Karolin Meunier (geb. 1975): In ihrem Film Modell Figur entwirft Karolin Meunier ein scheinbar wissenschaftlich und theoretisch fundiertes Schaubild zur Analyse der Beziehung zwischen realer und fiktiver Person, Autorschaft und Figur sowie deren Bezug zur Öffentlichkeit. Die Verzweigungen des Diagramms werden im Verlauf der Aufnahme immer undurchsichtiger und die Erläuterungen zunehmend abstrakt, bis schließlich beides für den Außenstehenden nicht mehr nachzuvollziehen ist. Die extremen Formen der Selbstbefragung werden so humorvoll auf die Spitze getrieben und als Farce entlarvt.

■ **VORLIEGENDES MATERIAL**
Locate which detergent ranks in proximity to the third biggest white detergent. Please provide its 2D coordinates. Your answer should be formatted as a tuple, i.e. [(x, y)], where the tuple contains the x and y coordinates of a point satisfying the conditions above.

■ **ZIEL DER AUFGABE**
Gib den gezeigten Textauszug über Karolin Meuniers Film in zwei Sätzen wieder.

■ **ERGEBNIS**
In ihrem Film „Modell Figur“ entwirft Karolin Meunier ein scheinbar wissenschaftliches Schaubild über die Beziehung zwischen realer und fiktiver Person, Autorschaft und Figur und deren Bezug zur Öffentlichkeit. Weil Diagramm und Erklärungen immer undurchsichtiger und abstrakter werden, bis Außenstehende nicht mehr folgen können, wird extreme Selbstbefragung humorvoll auf die Spitze getrieben und als Farce entlarvt.